**EXERCISE AIM:**
Turn every line of the items below into a numbered list, leaving out any blank lines.

(Dataset records)
* * * * *

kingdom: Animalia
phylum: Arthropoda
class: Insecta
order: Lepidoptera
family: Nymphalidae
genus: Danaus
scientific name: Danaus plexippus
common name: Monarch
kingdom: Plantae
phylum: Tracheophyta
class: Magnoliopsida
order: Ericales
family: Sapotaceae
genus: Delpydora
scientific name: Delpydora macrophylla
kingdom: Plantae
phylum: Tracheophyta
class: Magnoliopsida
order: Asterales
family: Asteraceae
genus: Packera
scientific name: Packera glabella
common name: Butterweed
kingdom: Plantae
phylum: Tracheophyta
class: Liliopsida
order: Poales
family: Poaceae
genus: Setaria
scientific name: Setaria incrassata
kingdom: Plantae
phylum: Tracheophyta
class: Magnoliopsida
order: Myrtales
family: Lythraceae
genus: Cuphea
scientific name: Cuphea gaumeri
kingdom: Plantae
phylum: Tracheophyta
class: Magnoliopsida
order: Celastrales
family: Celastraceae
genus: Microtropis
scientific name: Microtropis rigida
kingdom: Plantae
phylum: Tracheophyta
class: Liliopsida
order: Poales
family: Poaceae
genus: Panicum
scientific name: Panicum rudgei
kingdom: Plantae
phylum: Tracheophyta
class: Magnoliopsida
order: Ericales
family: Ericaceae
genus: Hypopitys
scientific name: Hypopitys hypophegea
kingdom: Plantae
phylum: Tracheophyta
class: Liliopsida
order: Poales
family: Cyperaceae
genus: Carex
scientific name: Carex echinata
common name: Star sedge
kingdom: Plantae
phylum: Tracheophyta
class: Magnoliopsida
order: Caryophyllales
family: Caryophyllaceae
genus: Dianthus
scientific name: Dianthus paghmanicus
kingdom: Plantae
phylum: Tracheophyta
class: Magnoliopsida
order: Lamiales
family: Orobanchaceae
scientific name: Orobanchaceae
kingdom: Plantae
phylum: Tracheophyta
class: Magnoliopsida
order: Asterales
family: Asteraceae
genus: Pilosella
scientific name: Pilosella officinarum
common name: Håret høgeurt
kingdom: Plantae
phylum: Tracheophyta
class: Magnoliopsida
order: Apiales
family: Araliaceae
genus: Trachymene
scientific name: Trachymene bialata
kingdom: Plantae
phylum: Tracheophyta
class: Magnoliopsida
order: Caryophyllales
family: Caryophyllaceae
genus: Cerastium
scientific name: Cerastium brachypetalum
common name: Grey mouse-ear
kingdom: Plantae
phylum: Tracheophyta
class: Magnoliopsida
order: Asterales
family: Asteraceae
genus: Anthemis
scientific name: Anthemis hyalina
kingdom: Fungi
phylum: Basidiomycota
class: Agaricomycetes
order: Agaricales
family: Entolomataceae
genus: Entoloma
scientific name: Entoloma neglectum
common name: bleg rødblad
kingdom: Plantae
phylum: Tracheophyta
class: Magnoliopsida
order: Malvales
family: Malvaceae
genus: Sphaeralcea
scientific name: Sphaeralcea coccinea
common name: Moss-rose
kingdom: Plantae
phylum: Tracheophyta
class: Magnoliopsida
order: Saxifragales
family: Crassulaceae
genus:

* * * * *

**WRITTEN ANSWER:**
1. kingdom: Animalia
2. phylum: Arthropoda
3. class: Insecta
4. order: Lepidoptera
5. family: Nymphalidae
6. genus: Danaus
7. scientific name: Danaus plexippus
8. common name: Monarch
9. kingdom: Plantae
10. phylum: Tracheophyta
11. class: Magnoliopsida
12. order: Ericales
13. family: Sapotaceae
14. genus: Delpydora
15. scientific name: Delpydora macrophylla
16. kingdom: Plantae
17. phylum: Tracheophyta
18. class: Magnoliopsida
19. order: Asterales
20. family: Asteraceae
21. genus: Packera
22. scientific name: Packera glabella
23. common name: Butterweed
24. kingdom: Plantae
25. phylum: Tracheophyta
26. class: Liliopsida
27. order: Poales
28. family: Poaceae
29. genus: Setaria
30. scientific name: Setaria incrassata
31. kingdom: Plantae
32. phylum: Tracheophyta
33. class: Magnoliopsida
34. order: Myrtales
35. family: Lythraceae
36. genus: Cuphea
37. scientific name: Cuphea gaumeri
38. kingdom: Plantae
39. phylum: Tracheophyta
40. class: Magnoliopsida
41. order: Celastrales
42. family: Celastraceae
43. genus: Microtropis
44. scientific name: Microtropis rigida
45. kingdom: Plantae
46. phylum: Tracheophyta
47. class: Liliopsida
48. order: Poales
49. family: Poaceae
50. genus: Panicum
51. scientific name: Panicum rudgei
52. kingdom: Plantae
53. phylum: Tracheophyta
54. class: Magnoliopsida
55. order: Ericales
56. family: Ericaceae
57. genus: Hypopitys
58. scientific name: Hypopitys hypophegea
59. kingdom: Plantae
60. phylum: Tracheophyta
61. class: Liliopsida
62. order: Poales
63. family: Cyperaceae
64. genus: Carex
65. scientific name: Carex echinata
66. common name: Star sedge
67. kingdom: Plantae
68. phylum: Tracheophyta
69. class: Magnoliopsida
70. order: Caryophyllales
71. family: Caryophyllaceae
72. genus: Dianthus
73. scientific name: Dianthus paghmanicus
74. kingdom: Plantae
75. phylum: Tracheophyta
76. class: Magnoliopsida
77. order: Lamiales
78. family: Orobanchaceae
79. scientific name: Orobanchaceae
80. kingdom: Plantae
81. phylum: Tracheophyta
82. class: Magnoliopsida
83. order: Asterales
84. family: Asteraceae
85. genus: Pilosella
86. scientific name: Pilosella officinarum
87. common name: Håret høgeurt
88. kingdom: Plantae
89. phylum: Tracheophyta
90. class: Magnoliopsida
91. order: Apiales
92. family: Araliaceae
93. genus: Trachymene
94. scientific name: Trachymene bialata
95. kingdom: Plantae
96. phylum: Tracheophyta
97. class: Magnoliopsida
98. order: Caryophyllales
99. family: Caryophyllaceae
100. genus: Cerastium
101. scientific name: Cerastium brachypetalum
102. common name: Grey mouse-ear
103. kingdom: Plantae
104. phylum: Tracheophyta
105. class: Magnoliopsida
106. order: Asterales
107. family: Asteraceae
108. genus: Anthemis
109. scientific name: Anthemis hyalina
110. kingdom: Fungi
111. phylum: Basidiomycota
112. class: Agaricomycetes
113. order: Agaricales
114. family: Entolomataceae
115. genus: Entoloma
116. scientific name: Entoloma neglectum
117. common name: bleg rødblad
118. kingdom: Plantae
119. phylum: Tracheophyta
120. class: Magnoliopsida
121. order: Malvales
122. family: Malvaceae
123. genus: Sphaeralcea
124. scientific name: Sphaeralcea coccinea
125. common name: Moss-rose
126. kingdom: Plantae
127. phylum: Tracheophyta
128. class: Magnoliopsida
129. order: Saxifragales
130. family: Crassulaceae
131. genus:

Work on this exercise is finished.